Web page edit records:
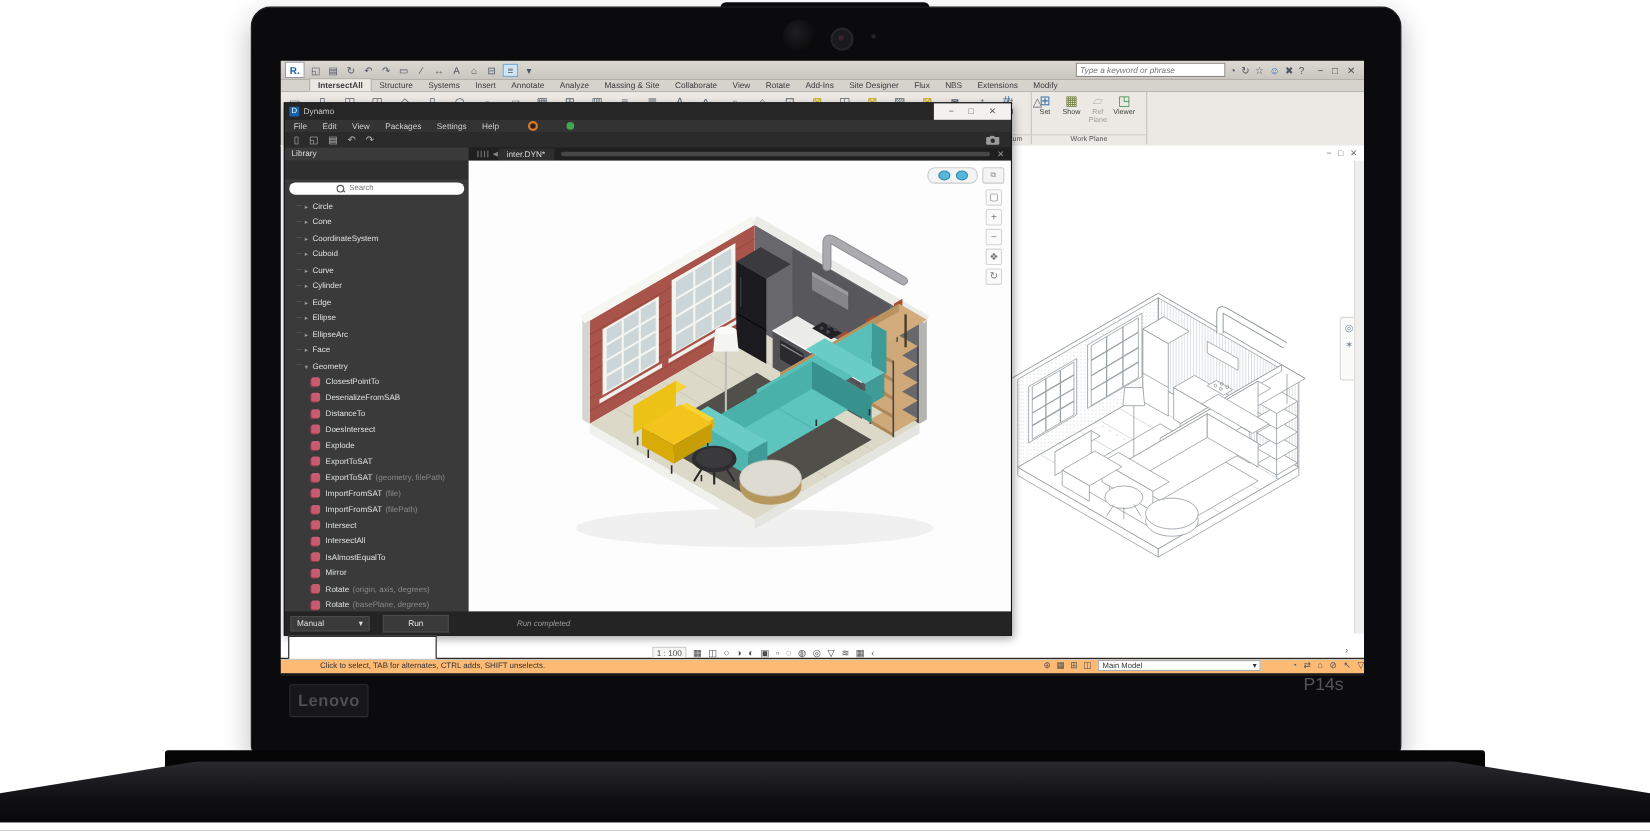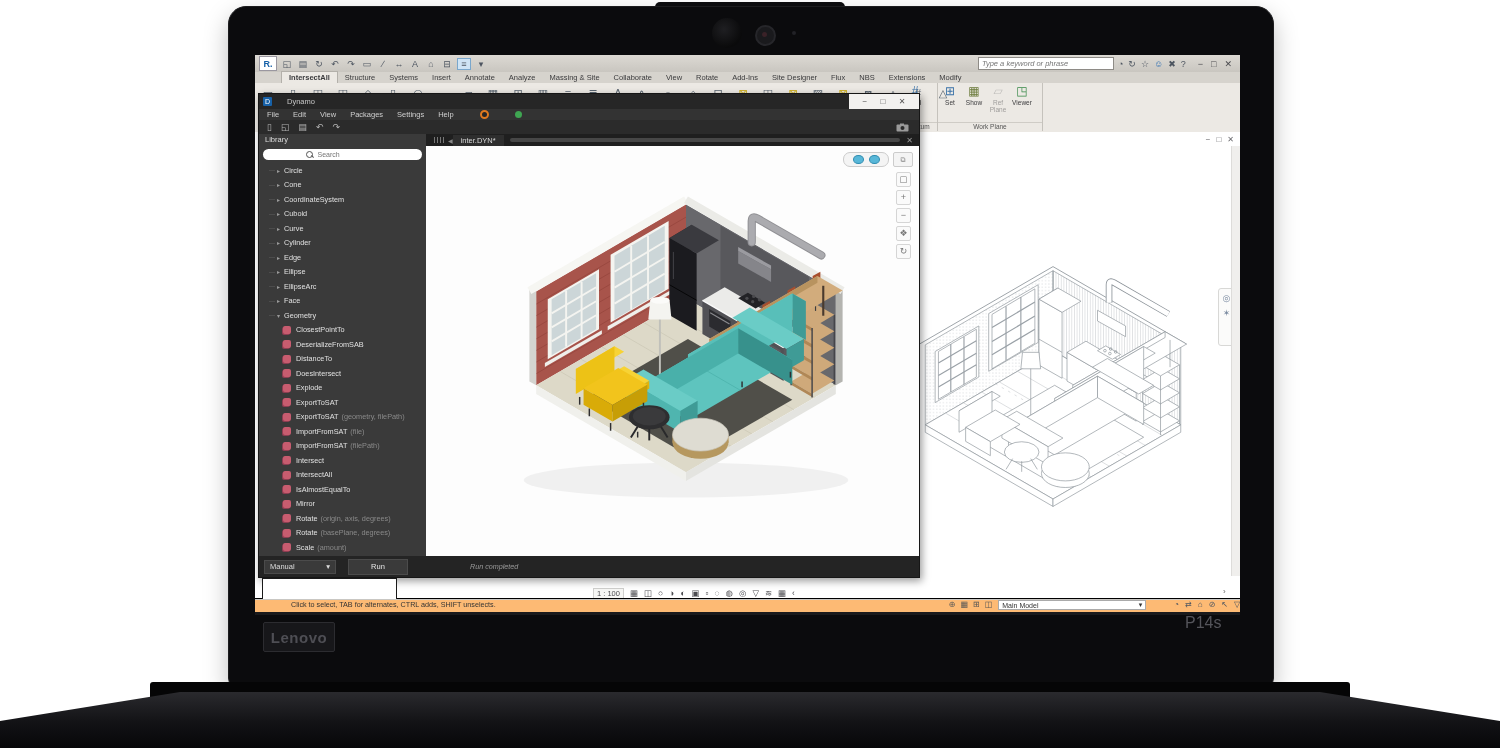--- a/index.html
+++ b/index.html
@@ -75,40 +75,40 @@
   #viewbar .scale{font-size:7.5px;border:1px solid #cfcfcd;padding:0 3px;background:#f6f6f4;}
   #viewbar .icn{font-size:8.5px;}
   #hscroll-arrow{position:absolute;left:968px;top:455px;font-size:8px;color:#666;}
 
   
   svg{display:block;}
 
   
   #dynamo{left:3px;top:38px;width:662px;height:485px;background:#2e2e2e;border:1px solid #161616;
       box-sizing:border-box;box-shadow:2px 3px 8px rgba(0,0,0,.4);}
-  #dy-title{position:absolute;left:0;top:0;right:0;height:15px;background:#262626;display:flex;align-items:center;gap:15px;padding-left:4px;}
+  #dy-title{position:absolute;left:0;top:0;right:0;height:15px;background:#262626;display:flex;align-items:center;gap:4px;padding-left:4px;}
   #dy-title .dlogo{width:9px;height:9px;background:#1761a8;color:#fff;font-size:7px;line-height:9px;text-align:center;border-radius:1px;}
   #dy-title .t{color:#c6c6c6;font-size:7.5px;}
   #dy-winctl{position:absolute;right:0;top:0;width:70px;height:15px;background:#f2f1ef;display:flex;align-items:center;justify-content:space-evenly;color:#555;font-size:8px;}
   #dy-menu{position:absolute;left:0;top:15px;right:0;height:11px;background:#333;display:flex;align-items:center;gap:26px;padding-left:8px;color:#cfcfcf;font-size:7.5px;}
   .badge{width:7px;height:7px;border-radius:50%;}
   .badge.warn{background:#262626;border:2px solid #e07a1f;box-sizing:border-box;width:9px;height:9px;}
   .badge.ok{background:#3fa652;}
   #dy-tools{position:absolute;left:0;top:26px;right:0;height:14px;background:#2b2b2b;display:flex;align-items:center;gap:9px;padding-left:8px;color:#b5b5b5;font-size:9px;}
   #dy-cam{margin-left:auto;margin-right:10px;}
   #dy-tabrow{position:absolute;left:0;top:40px;right:0;height:12px;background:#1f1f1f;display:flex;align-items:center;}
   #lib-head{width:167px;height:12px;background:#3a3a3a;color:#ddd;font-size:7.5px;line-height:12px;padding-left:6px;box-sizing:border-box;}
   .tickbars{display:flex;gap:2px;margin:0 4px 0 8px;}
   .tickbars i{width:1px;height:6px;background:#777;display:block;}
   #dy-tab{background:#2e2e2e;color:#d8d8d8;font-size:7.5px;padding:1px 8px;}
   #tab-strip-bar{flex:1;height:4px;background:#474747;border-radius:2px;margin:0 6px;}
   #dy-tab-close{color:#999;font-size:8px;padding-right:6px;}
 
   
-  #library{position:absolute;left:0;top:52px;width:167px;bottom:21px;background:#3a3a3a;overflow:hidden;}
+  #library{position:absolute;left:0;top:69px;width:167px;bottom:21px;background:#3a3a3a;overflow:hidden;}
   #lib-search{margin:3px 4px;height:11px;background:#fff;border-radius:6px;display:flex;align-items:center;justify-content:center;gap:3px;}
   #lib-search .lens{width:5px;height:5px;border:1.2px solid #555;border-radius:50%;position:relative;}
   #lib-search .lens::after{content:"";position:absolute;left:4px;top:4px;width:3px;height:1.2px;background:#555;transform:rotate(45deg);}
   #lib-search input{border:none;outline:none;width:60px;font-size:7px;color:#555;background:transparent;font-family:"Liberation Sans",sans-serif;}
   .lib-row{height:14.5px;display:flex;align-items:center;color:#e0e0e0;font-size:7.3px;position:relative;}
   .lib-row.parent{padding-left:10px;}
   .lib-row.parent::before{content:"\2014";color:#6a6a6a;font-size:6px;margin-right:2px;}
   .lib-row.parent .arrow::before{content:"\25B8";color:#999;font-size:6px;margin-right:4px;}
   .lib-row.open .arrow::before{content:"\25BE";}
   .lib-row.sub{padding-left:24px;}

Directions: Take every line above where "justify" appears and copy it.

The completed task:
   #dy-winctl{position:absolute;right:0;top:0;width:70px;height:15px;background:#f2f1ef;display:flex;align-items:center;justify-content:space-evenly;color:#555;font-size:8px;}
   #lib-search{margin:3px 4px;height:11px;background:#fff;border-radius:6px;display:flex;align-items:center;justify-content:center;gap:3px;}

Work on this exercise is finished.